3) Poke? Massive failure to the point that Zuckerberg had to beg Evan to sell snapchat for 3B. After refusing one of the teammates recommended to just steal snap's story feature and input it into Instagram.

4) Their original photo app? Massive failure, they decided to buy insta instead?

5) the og Meta pay? Massive failure, they decided to acquire a startup that was competing with payment providers.

6) Even when it comes to integrating search engines into their team they failed miserably and had to buy out Blake ross(the og creator of firefox) to build it for them.

7) Even now Meta Ai? Massive failure, they had to acquire Scale Ai to do it for them.
 
When has Meta ever actually achieved anything compared to the others.

Lets look at all their og products that weren't stolen.

1) Messaging: Massive failure, they had to acquire beacon and change the name to Facebook messenger.

2) Facebook Phone with HTC? Massive failure. They launched this phone back when Apple was kn infancy and Samsung wasnt established, could have easily dominated the market alongside Apple, but the phone was bad ans the design team incompetent.

3) Poke? Massive failure to the point that Zuckerberg had to beg Evan to sell snapchat for 3B. After refusing one of the teammates recommended to just steal snap's story feature and input it into Instagram.

4) Their original photo app? Massive failure, they decided to buy insta instead?

5) the og Meta pay? Massive failure, they decided to acquire a startup that was competing with payment providers.

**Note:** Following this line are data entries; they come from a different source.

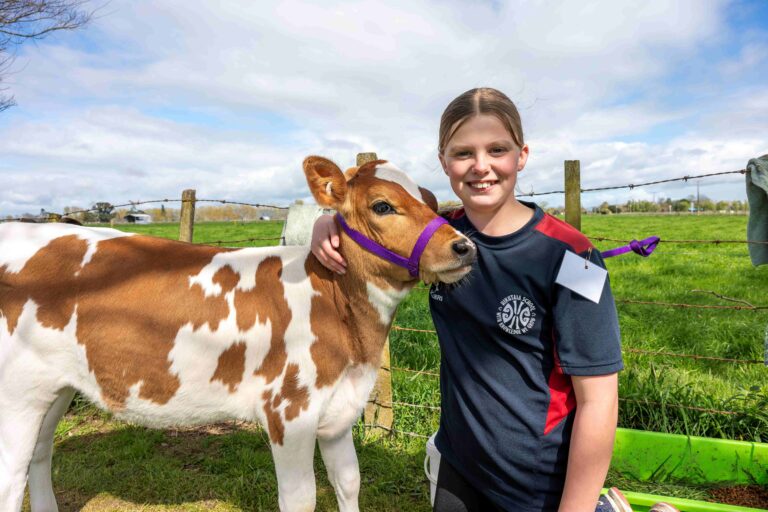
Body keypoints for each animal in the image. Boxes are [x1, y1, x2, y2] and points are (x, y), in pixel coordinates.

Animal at [0, 156, 476, 512]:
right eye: (382, 206)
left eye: (431, 200)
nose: (464, 246)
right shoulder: (289, 410)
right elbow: (301, 500)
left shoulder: (338, 412)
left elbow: (348, 483)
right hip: (16, 394)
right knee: (11, 476)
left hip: (54, 386)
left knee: (39, 453)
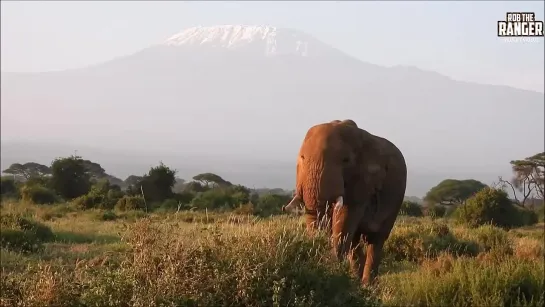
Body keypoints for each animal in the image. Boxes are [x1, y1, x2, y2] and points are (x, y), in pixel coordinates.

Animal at [282, 119, 406, 286]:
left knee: (376, 240)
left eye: (346, 160)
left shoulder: (363, 181)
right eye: (302, 157)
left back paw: (367, 285)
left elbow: (346, 216)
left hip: (396, 200)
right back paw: (357, 280)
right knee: (355, 241)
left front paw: (333, 272)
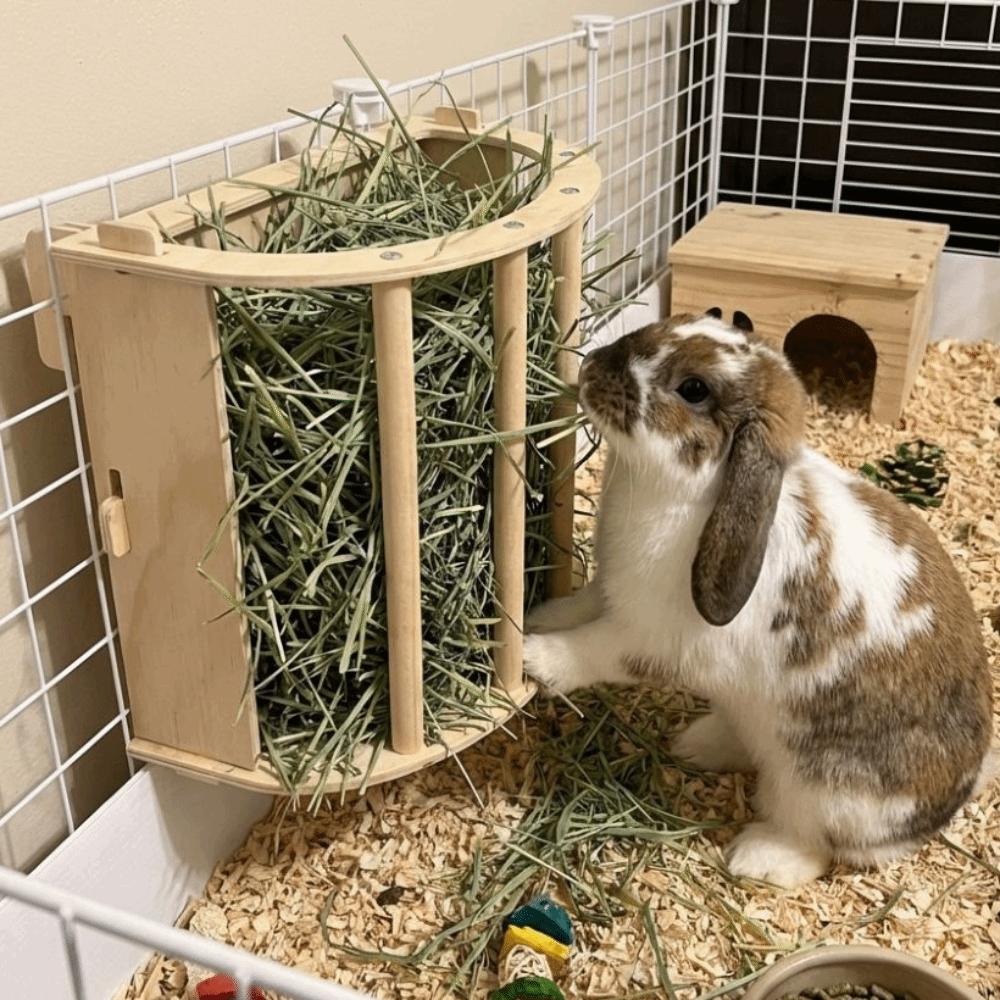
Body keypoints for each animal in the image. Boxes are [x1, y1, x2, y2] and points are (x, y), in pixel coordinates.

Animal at [524, 308, 994, 888]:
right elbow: (580, 607)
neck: (704, 496)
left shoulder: (646, 638)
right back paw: (697, 743)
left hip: (820, 790)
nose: (591, 366)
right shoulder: (610, 593)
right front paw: (536, 617)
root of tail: (950, 799)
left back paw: (758, 858)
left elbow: (591, 650)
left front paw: (535, 658)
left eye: (694, 389)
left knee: (817, 845)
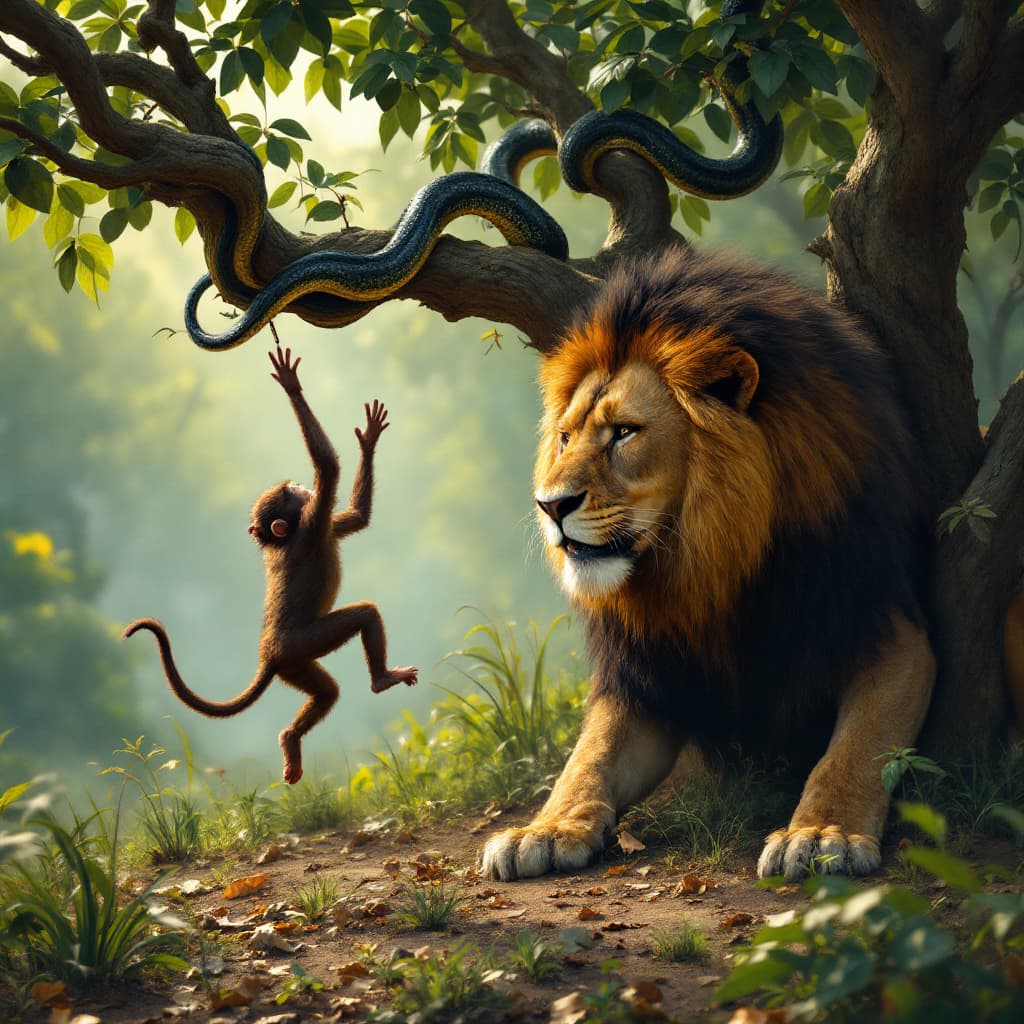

6) Even when it comes to integrating search engines into their team they failed miserably and had to buy out Blake ross(the og creator of firefox) to build it for them.

7) Even now Meta Ai? Massive failure, they had to acquire Scale Ai to do it for them.
By Apple in infancy I mean, Apple had just launched their first smartphone. Had Zuckerberg been smart he could have turned his empire into Samsung as well.

It would have been beneficial for him since he would not onpy control ads but he'd also control the devices that they were sold on.

Would have given him a massive leverage over Apple and he could have easily blackmailed them for money into order to run FB on IOS.